Deccan Aviation - Updates on Scheme of Arrangement

Monday, July 7th, 2008

Deccan Aviation Ltd has informed BSE that the Hon’ble High Court of Karnataka at Bangalore, have sanctioned the Composite Scheme of Arrangement between Kingfisher Airlines Ltd, Ltd and Deccan Charters Ltd (”the Scheme”) by an Order dated June 16, 2008. The certified copies of the Order of the Hon’ble High Court of Karnataka at Bangalore dated June 16, 2008, sanctioning the Scheme has been received and a copy of the same has been filed with the Registrar of Companies, Karnataka at Bangalore on July 02, 2008, making the Scheme effective.

Deccan Aviation - Outcome of Board Meeting

Friday, April 18th, 2008

Deccan Aviation Ltd has informed BSE that the Board of Directors of the Company at its meeting held on April 17, 2008, has considered the letters received from Capt G R Gopinath, Capt K J Samuel and Mr. Vishnu Singh Rawal requesting to be declassified from Promoter / Promoter Group category of the Company, and inter alia, approved the following:

1. That the name of Capt G R Gopinath, Director shall be excluded from the Promoter category of the Company and in any future correspondence including documents or filings with the Stock Exchanges / other statutory authorities. etc., or with the shareholders, the name of Capt G R Gopinath shall not be included in the Promoter / Promoter Group of the Company.

§ **Entries provided**
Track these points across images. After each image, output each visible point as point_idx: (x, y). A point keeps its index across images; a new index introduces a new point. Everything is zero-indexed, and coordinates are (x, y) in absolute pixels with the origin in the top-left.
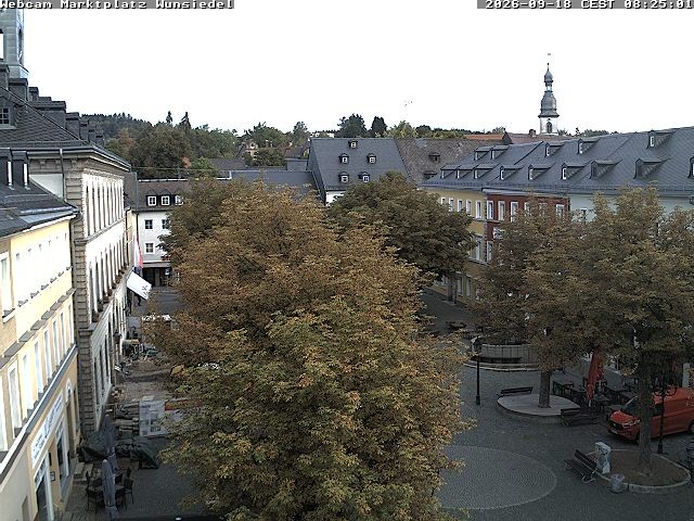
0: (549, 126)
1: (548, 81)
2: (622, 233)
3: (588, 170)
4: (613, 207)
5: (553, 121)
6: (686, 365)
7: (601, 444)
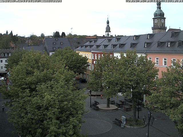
0: (108, 34)
1: (108, 23)
2: (127, 62)
3: (118, 45)
4: (125, 55)
5: (109, 33)
6: (145, 95)
7: (123, 116)
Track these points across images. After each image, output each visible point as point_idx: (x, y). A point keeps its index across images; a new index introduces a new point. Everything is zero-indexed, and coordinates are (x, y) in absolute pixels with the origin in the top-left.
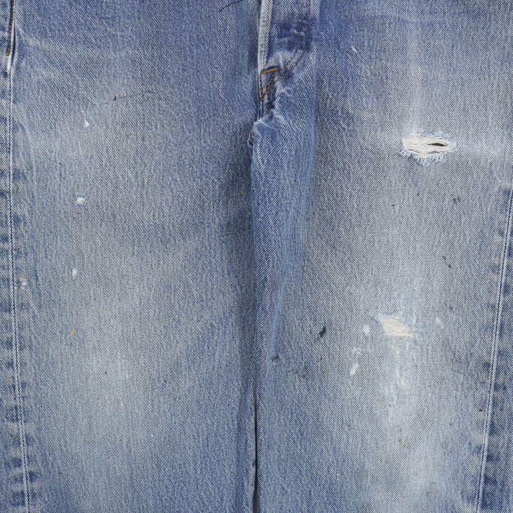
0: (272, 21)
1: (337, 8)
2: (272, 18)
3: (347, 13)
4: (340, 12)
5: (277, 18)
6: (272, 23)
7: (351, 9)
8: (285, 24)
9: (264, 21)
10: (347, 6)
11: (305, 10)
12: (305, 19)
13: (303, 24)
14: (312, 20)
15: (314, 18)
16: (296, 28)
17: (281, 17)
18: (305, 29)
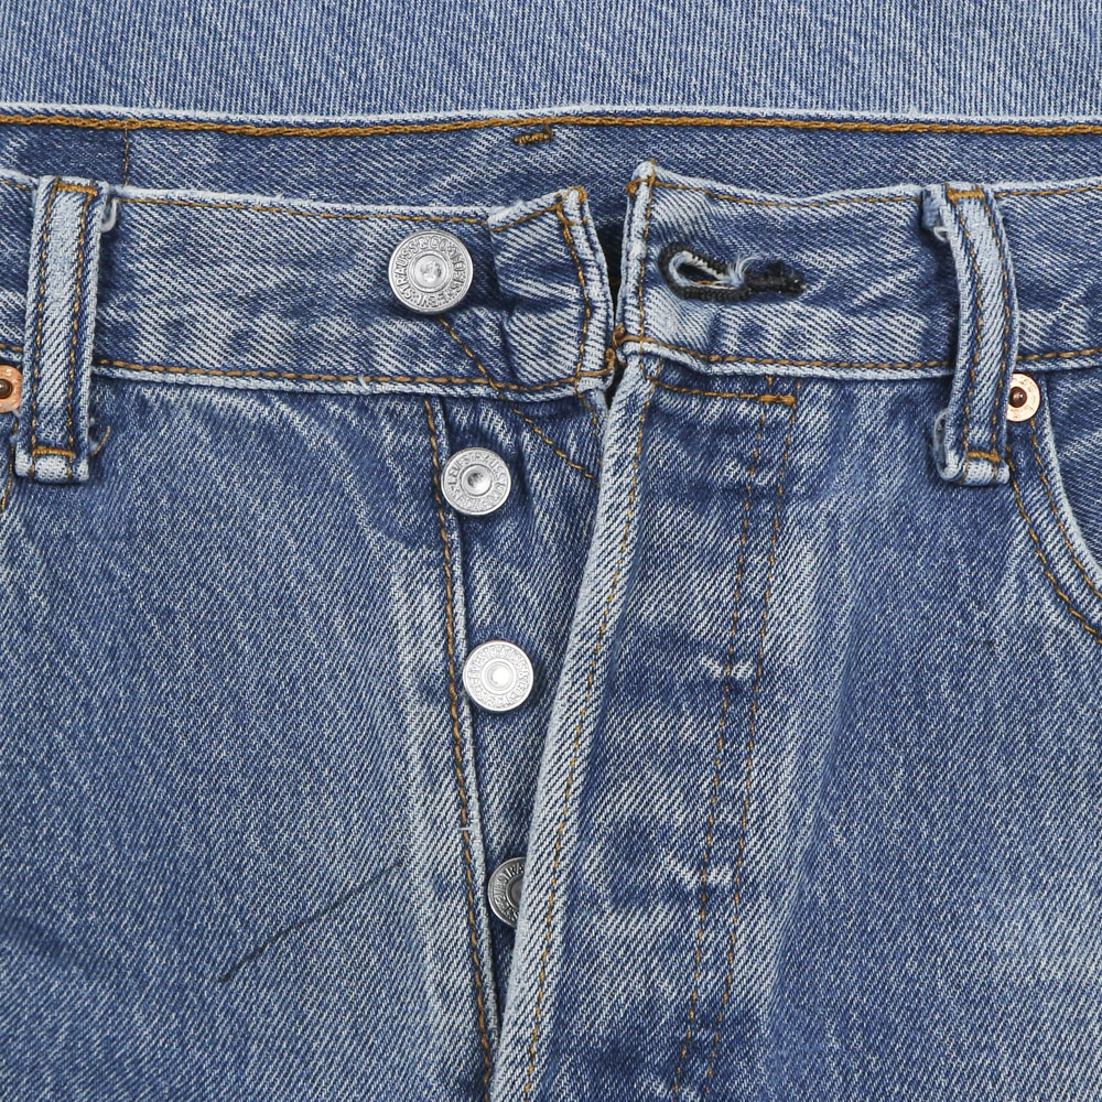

§ **What you will do**
Carry on the Deccan Aviation announcements, starting right after their final sentence.

§ **Reply**
2. That the name of Capt K J Samuel, Director shall be excluded from the Promoter category of the Company and in any future correspondence including documents or filing with the Stock Exchanges / other statutory authorities etc., or with the shareholders, the name of Capt K J Samuel, Director shall not be included in the Promoter / Promoter Group of the Company.

3. That the name of Mr. Vishnu Singh Rawal, shall be excluded from the Promoter category of the Company and in any future correspondence including documents or filings with the Stock Exchanges / other statutory authorities, etc., or with the shareholders, the name of Mr. Vishnu Singh Rawal shall not be included in the Promoter / Promoter Group of the Company.

Deccan Aviation - Result of Postal Ballot

Tuesday, April 15th, 2008

Deccan Aviation Ltd has informed BSE that the members of the Company by way of Postal Ballot have passed the special resolution relating to increase in limits of inter corporate loans and investments upto a sum not exceeding Rs 1000 crores regardless that the aggregate of the loans, securities including guarantees and investments may exceed the percentages prescribed under Section 372A of the Companies Act, 1956, with requisite majority.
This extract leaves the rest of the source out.